Hoy es miércoles y me encuentro en el centro del mercado más grande de Nicaragua y, quizá, de Centroamérica. No suelo venir a menudo, aunque ya lo he hecho en otros tiempos. Yo lo recuerdo parecido en estos días: calles apretadas, embotellamientos, hombres bajando cajas en tiendas de tres pisos y vendedores enamorando clientes. Una fila de carros a cada lado de las calles y los pitos haciendo eco en el ambiente.
Falta un cuarto de hora para las nueve de la mañana y el calor está a tope. Es un calor típico de esta ciudad: avasallador, angustiante, pegajoso. La ropa se adhiere al cuerpo por donde transpiro, mientras esquivo canastos, baldes y charcos de agua sucia. A los costados y de frente me topo con gente con mascarillas, alcohol gel y desinfectante. Ya no es una imagen nueva de este lugar ni de ningún otro, porque los raros son ahora los que no las llevan y no guardan la distancia que tanto repiten los doctores. En este sinfín de callecitas que todos los años se come más espacio en Managua, es más que imposible guardar la distancia recomendada de más de un metro.

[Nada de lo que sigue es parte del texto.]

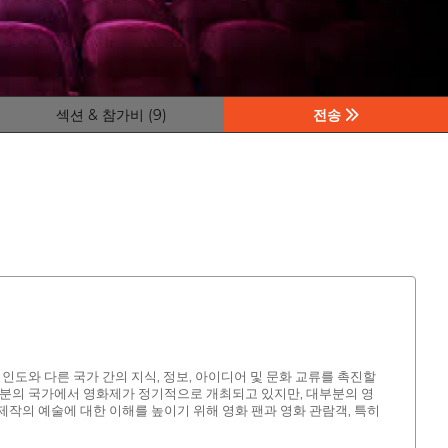
섹션 & 참가비 (9)
전송
제작자, 인도와 다른 국가 간의 지식, 정보, 아이디어 및 문화 교류를 촉진할
부분의 국가에서 영화제가 정기적으로 개최되고 있지만, 대부분의 영
작의 예술에 대한 이해를 높이기 위해 영화 팬과 영화 관람객, 특히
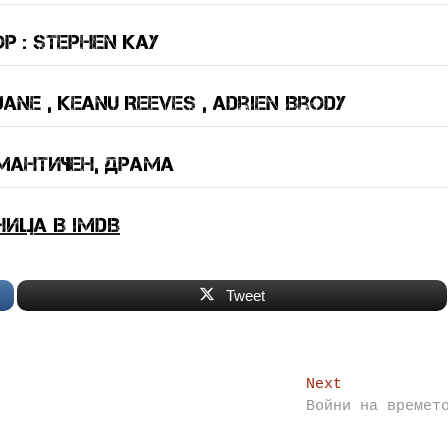
 : Stephen Kay
ane , Keanu Reeves , Adrien Brody
мантичен, драма
ница в IMDB
Tweet
Next
Next
post:
Войни на времет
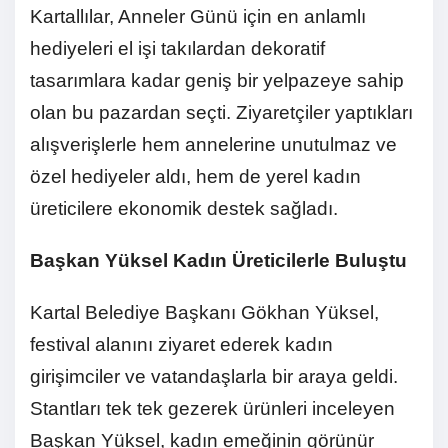
Kartallılar, Anneler Günü için en anlamlı
hediyeleri el işi takılardan dekoratif
tasarımlara kadar geniş bir yelpazeye sahip
olan bu pazardan seçti. Ziyaretçiler yaptıkları
alışverişlerle hem annelerine unutulmaz ve
özel hediyeler aldı, hem de yerel kadın
üreticilere ekonomik destek sağladı.
Başkan Yüksel Kadın Üreticilerle Buluştu
Kartal Belediye Başkanı Gökhan Yüksel,
festival alanını ziyaret ederek kadın
girişimciler ve vatandaşlarla bir araya geldi.
Stantları tek tek gezerek ürünleri inceleyen
Başkan Yüksel, kadın emeğinin görünür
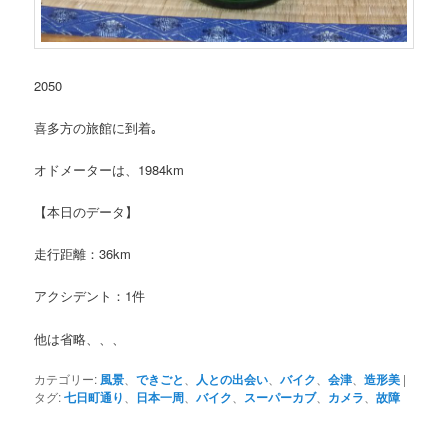
2050
喜多方の旅館に到着｡
オドメーターは、1984km
【本日のデータ】
走行距離：36km
アクシデント：1件
他は省略、、、
カテゴリー:
風景
、
できごと
、
人との出会い
、
バイク
、
会津
、
造形美
|
タグ:
七日町通り
、
日本一周
、
バイク
、
スーパーカブ
、
カメラ
、
故障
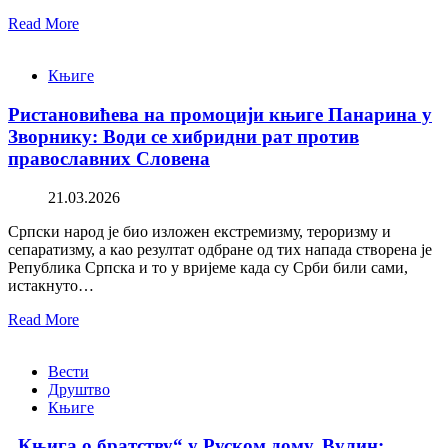
Read More
Књиге
Ристановићева на промоцији књиге Панарина у
Зворнику: Води се хибридни рат против
православних Словена
21.03.2026
Српски народ је био изложен екстремизму, тероризму и
сепаратизму, а као резултат одбране од тих напада створена је
Република Српска и то у вријеме када су Срби били сами,
истакнуто…
Read More
Вести
Друштво
Књиге
„Књига о братству“ у Руском дому. Вулин:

Sin embargo, hay algo que no hace clic en esta armonía caótica. Entre más penetro en sus entrañas, más miro tramos vacíos; tiendas que antes eran espacios cerrados con puertas enrollables. Hay ahora tiendas donde se entra después de haberse tomado la temperatura y pisado alfombritas bañadas de cloro. Más allá veo carteles: “No se atienden a personas sin mascarillas”. En un tramo de sacos, Giancarlos Montalván termina de despachar a una señora. Montalván no lleva puesta la mascarilla por el calor que hace en este galerón repleto de cosas y de gente, pero tiene un mecate al frente de su espacio con una advertencia: “Guarde su distancia”. Dice que lo puso porque los compradores a veces se le aglomeran, incluso con el cartel puesto.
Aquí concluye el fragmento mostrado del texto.